● **WHAT TO DO**
What lines of the data below hold "DATE"? Show them.
INPUT FOR THIS TASK Block Start
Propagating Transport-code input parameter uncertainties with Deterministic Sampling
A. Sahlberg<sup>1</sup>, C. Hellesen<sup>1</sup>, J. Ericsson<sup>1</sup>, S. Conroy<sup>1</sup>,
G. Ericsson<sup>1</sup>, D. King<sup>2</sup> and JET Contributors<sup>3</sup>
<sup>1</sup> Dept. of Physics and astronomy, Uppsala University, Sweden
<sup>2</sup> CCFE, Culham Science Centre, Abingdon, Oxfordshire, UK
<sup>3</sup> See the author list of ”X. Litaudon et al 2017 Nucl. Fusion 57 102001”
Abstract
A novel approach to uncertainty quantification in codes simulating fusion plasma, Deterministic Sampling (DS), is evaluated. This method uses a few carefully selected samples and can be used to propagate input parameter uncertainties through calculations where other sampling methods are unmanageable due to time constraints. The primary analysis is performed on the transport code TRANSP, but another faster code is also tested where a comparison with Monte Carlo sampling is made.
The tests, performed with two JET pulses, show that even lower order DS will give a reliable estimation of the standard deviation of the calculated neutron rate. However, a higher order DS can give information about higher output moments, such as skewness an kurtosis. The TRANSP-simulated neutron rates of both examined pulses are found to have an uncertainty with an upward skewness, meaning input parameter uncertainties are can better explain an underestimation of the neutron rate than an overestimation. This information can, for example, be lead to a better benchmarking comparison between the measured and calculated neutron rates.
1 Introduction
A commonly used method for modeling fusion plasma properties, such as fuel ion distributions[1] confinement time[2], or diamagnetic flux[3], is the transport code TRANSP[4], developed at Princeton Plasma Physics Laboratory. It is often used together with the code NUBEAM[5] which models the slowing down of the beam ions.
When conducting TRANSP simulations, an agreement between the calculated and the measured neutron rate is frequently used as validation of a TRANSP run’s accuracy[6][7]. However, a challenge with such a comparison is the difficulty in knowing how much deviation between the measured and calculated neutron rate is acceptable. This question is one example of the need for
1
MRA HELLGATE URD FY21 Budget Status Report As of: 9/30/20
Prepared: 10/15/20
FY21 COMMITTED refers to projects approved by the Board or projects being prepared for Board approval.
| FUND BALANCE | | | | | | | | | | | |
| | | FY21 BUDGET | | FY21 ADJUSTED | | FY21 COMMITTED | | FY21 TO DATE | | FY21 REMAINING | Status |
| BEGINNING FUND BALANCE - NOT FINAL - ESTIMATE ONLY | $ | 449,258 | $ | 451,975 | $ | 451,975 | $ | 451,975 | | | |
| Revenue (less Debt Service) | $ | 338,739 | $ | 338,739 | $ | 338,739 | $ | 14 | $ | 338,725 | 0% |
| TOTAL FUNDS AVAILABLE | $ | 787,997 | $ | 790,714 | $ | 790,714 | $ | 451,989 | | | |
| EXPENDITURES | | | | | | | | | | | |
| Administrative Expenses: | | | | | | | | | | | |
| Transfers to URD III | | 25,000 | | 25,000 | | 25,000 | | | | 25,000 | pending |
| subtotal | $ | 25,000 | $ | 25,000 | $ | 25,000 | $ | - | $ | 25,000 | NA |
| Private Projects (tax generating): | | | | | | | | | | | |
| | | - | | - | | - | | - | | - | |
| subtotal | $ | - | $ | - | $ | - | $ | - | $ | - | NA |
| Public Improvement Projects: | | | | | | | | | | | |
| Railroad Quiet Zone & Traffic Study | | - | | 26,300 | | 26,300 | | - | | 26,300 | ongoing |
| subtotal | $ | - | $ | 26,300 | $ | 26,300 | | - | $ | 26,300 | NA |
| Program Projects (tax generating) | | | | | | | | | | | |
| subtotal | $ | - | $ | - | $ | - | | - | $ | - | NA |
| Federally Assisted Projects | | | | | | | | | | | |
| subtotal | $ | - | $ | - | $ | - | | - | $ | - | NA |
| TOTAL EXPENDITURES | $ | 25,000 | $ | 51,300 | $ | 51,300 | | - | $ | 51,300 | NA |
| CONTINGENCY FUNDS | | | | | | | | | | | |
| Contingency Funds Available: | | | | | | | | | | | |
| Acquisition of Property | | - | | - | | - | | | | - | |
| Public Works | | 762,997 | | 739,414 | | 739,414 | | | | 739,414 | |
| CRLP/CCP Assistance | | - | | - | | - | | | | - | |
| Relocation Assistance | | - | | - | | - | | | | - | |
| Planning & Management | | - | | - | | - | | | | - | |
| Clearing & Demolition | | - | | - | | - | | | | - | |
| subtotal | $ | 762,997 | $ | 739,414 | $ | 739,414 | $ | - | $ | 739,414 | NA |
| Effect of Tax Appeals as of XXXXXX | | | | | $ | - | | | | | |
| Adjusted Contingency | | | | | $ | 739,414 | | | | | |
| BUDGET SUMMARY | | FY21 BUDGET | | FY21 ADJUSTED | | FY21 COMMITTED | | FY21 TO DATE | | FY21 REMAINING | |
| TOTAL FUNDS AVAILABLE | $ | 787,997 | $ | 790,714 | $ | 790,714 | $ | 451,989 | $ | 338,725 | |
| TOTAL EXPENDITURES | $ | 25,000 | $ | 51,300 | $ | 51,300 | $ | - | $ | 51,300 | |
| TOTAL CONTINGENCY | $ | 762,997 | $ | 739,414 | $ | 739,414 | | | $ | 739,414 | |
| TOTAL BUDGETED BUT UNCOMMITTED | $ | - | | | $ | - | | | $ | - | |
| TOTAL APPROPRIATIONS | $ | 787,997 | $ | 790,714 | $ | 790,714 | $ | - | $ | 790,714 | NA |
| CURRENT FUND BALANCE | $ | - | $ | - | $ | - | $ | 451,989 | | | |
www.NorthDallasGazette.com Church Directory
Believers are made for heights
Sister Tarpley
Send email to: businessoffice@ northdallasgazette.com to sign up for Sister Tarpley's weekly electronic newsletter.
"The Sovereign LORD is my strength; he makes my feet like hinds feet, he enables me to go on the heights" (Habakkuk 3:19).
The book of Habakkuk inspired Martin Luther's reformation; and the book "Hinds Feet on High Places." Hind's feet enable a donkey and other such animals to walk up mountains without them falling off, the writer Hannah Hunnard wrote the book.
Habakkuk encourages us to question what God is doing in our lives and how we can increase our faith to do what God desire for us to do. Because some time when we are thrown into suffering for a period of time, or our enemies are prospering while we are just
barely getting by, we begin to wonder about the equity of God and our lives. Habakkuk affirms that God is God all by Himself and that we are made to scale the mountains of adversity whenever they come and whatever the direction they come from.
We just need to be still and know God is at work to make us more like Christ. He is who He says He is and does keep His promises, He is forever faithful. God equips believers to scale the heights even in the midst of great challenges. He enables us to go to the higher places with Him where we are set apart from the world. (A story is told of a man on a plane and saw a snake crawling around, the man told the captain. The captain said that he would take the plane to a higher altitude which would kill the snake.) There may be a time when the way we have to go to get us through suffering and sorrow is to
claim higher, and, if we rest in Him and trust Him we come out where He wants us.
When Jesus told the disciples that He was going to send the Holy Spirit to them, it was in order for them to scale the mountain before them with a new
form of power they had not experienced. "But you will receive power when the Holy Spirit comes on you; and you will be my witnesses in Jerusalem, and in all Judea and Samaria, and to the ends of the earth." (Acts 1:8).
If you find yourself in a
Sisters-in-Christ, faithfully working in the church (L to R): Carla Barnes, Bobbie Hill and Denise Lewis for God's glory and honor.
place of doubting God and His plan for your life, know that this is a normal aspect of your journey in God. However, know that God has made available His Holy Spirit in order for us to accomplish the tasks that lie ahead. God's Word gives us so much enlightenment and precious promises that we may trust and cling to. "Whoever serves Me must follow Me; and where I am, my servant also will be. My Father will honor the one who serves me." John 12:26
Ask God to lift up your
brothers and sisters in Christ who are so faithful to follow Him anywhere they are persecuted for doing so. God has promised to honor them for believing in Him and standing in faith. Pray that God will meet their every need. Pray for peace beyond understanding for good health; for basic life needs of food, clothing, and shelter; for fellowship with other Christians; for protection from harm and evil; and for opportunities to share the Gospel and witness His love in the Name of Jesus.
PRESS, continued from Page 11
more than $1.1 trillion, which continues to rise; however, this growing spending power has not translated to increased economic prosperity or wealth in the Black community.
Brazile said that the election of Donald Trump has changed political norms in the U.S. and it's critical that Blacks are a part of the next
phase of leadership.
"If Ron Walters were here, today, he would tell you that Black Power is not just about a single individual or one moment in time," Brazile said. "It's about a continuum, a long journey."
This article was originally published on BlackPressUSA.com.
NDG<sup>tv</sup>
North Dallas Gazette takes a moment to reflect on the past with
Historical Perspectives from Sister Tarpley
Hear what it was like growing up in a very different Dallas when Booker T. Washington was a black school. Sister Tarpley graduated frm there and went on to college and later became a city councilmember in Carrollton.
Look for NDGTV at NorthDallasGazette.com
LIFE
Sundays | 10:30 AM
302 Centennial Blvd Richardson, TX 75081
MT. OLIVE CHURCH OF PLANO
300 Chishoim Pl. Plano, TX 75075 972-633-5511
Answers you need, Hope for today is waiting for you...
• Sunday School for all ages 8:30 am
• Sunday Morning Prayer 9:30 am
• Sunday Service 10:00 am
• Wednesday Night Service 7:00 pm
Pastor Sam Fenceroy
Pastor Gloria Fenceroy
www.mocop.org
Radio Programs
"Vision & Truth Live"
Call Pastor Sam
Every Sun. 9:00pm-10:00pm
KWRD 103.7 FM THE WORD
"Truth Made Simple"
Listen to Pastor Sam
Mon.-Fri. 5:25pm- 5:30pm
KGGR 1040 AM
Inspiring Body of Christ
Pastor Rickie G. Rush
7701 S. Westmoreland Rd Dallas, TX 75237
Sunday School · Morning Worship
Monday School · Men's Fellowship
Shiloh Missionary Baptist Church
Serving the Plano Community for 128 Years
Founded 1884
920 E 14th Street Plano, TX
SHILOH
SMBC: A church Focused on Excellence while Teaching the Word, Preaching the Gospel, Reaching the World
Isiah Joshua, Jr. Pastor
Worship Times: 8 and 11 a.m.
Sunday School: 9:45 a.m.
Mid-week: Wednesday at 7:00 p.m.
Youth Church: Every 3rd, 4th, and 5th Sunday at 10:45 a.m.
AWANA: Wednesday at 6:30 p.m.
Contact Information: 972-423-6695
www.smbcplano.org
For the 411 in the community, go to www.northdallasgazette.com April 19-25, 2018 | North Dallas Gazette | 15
INPUT FOR THIS TASK Block End
● **EXERCISE SOLUTION**
| | | FY21 BUDGET | | FY21 ADJUSTED | | FY21 COMMITTED | | FY21 TO DATE | | FY21 REMAINING | Status |
| BUDGET SUMMARY | | FY21 BUDGET | | FY21 ADJUSTED | | FY21 COMMITTED | | FY21 TO DATE | | FY21 REMAINING | |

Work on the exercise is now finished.